Exercise aim
Exact copy, no pictures: reproduce the lines from the one that holds "Table 1. Chemical" through the end of the entries.

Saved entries
────────

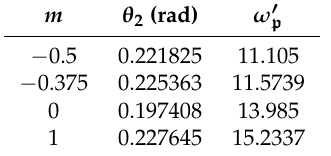
m θ 2 (rad) ω (cid:48) p − 0.5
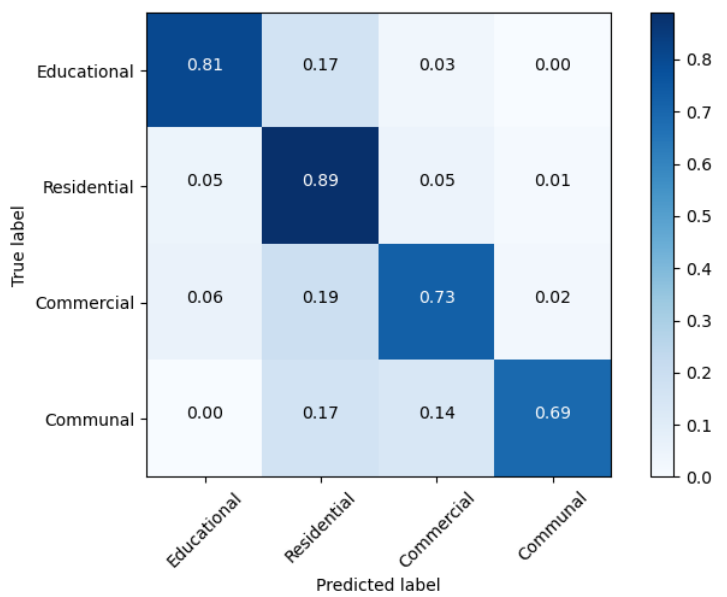
Figure 6. The confusion matrix for the classification results of UniMP on the classification of the building function.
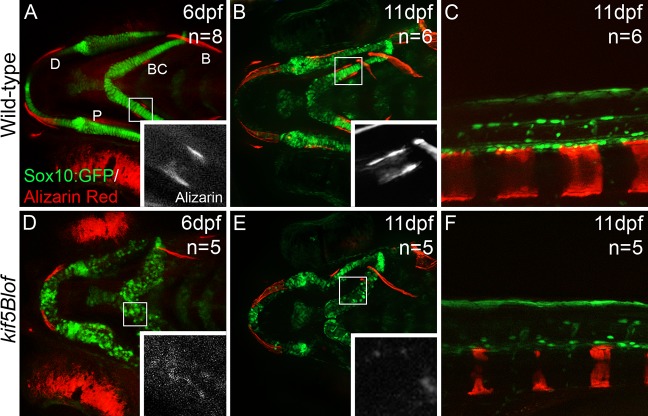
Impeded mineralization in kif5Blof.Confocal projections of images of live embryos at 6 dpf (A, D) and 11 dpf (B, C, E, F). GFP stained chondrocytes and Alizarin Red stained mineralized matrix. Intramembranous bones (MD, P and B) show mineralization but were shorter at 6 dpf (A, D). BC, the only endochondral bone at this stage, mineralization was deficient but evidence of mineralization is detectable (insets in D). At 11 dpf membranous and perichondral ossification had progressed in Wt (B) and vertebraes were apparent (C). In kif5Blof membranous ossification had also progressed (E) and vertebraes were mineralized (F). However, perichondral ossification was defective as indicated by the absence of BC (E). B: branchiostegal; BC: bone collars; P: entopterygoid; D: dentary.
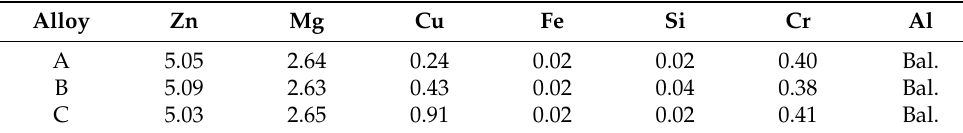
Table 1. Chemical compositions of Al-5Zn-2.6Mg-xCu aluminum alloys (wt. %). Alloy Zn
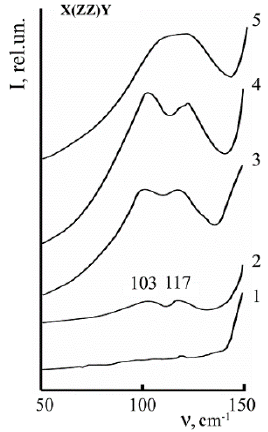
Figure 19. Fragments in the region of 100 – 150 cm − 1 of Raman spectra of different LN single crystals: 1 - SLN; 2 - stoichiometric LiNbO 3 : Gd 3+ (0.001 wt.%); 3 - CLN; 4 - congruent LiNbO 3 :Mg 2+ (0.36 wt.%); 5 - congruent LiNbO 3 :Gd 3+ : Mg 2+ (0.25; 0.75 wt.%). T = 293 K.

────────

Solution to this problem
Table 1. Chemical compositions of Al-5Zn-2.6Mg-xCu aluminum alloys (wt. %). Alloy Zn
Figure 19. Fragments in the region of 100 – 150 cm − 1 of Raman spectra of different LN single crystals: 1 - SLN; 2 - stoichiometric LiNbO 3 : Gd 3+ (0.001 wt.%); 3 - CLN; 4 - congruent LiNbO 3 :Mg 2+ (0.36 wt.%); 5 - congruent LiNbO 3 :Gd 3+ : Mg 2+ (0.25; 0.75 wt.%). T = 293 K.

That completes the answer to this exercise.